= Beginning of Section =

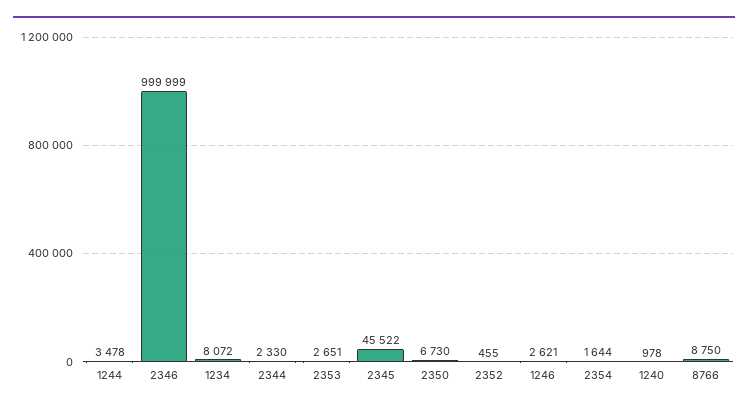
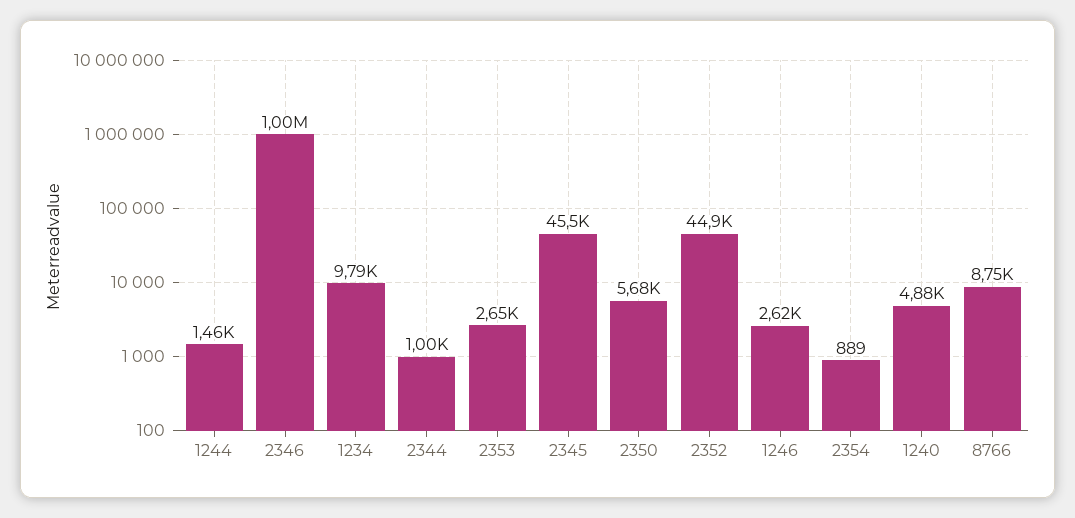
  {
-   "1244": 3478,
+   "1244": 1460,
    "2346": 999999,
-   "1234": 8072,
+   "1234": 9790,
-   "2344": 2330,
+   "2344": 1000,
    "2353": 2651,
    "2345": 45522,
-   "2350": 6730,
+   "2350": 5680,
-   "2352": 455,
+   "2352": 44900,
    "1246": 2621,
-   "2354": 1644,
+   "2354": 889,
-   "1240": 978,
+   "1240": 4880,
    "8766": 8750
  }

= End of Section =

__Task instructions__:
Write the records out exactly, dropping every image.

__Solution for this problem__:
  {
-   "1244": 3478,
+   "1244": 1460,
    "2346": 999999,
-   "1234": 8072,
+   "1234": 9790,
-   "2344": 2330,
+   "2344": 1000,
    "2353": 2651,
    "2345": 45522,
-   "2350": 6730,
+   "2350": 5680,
-   "2352": 455,
+   "2352": 44900,
    "1246": 2621,
-   "2354": 1644,
+   "2354": 889,
-   "1240": 978,
+   "1240": 4880,
    "8766": 8750
  }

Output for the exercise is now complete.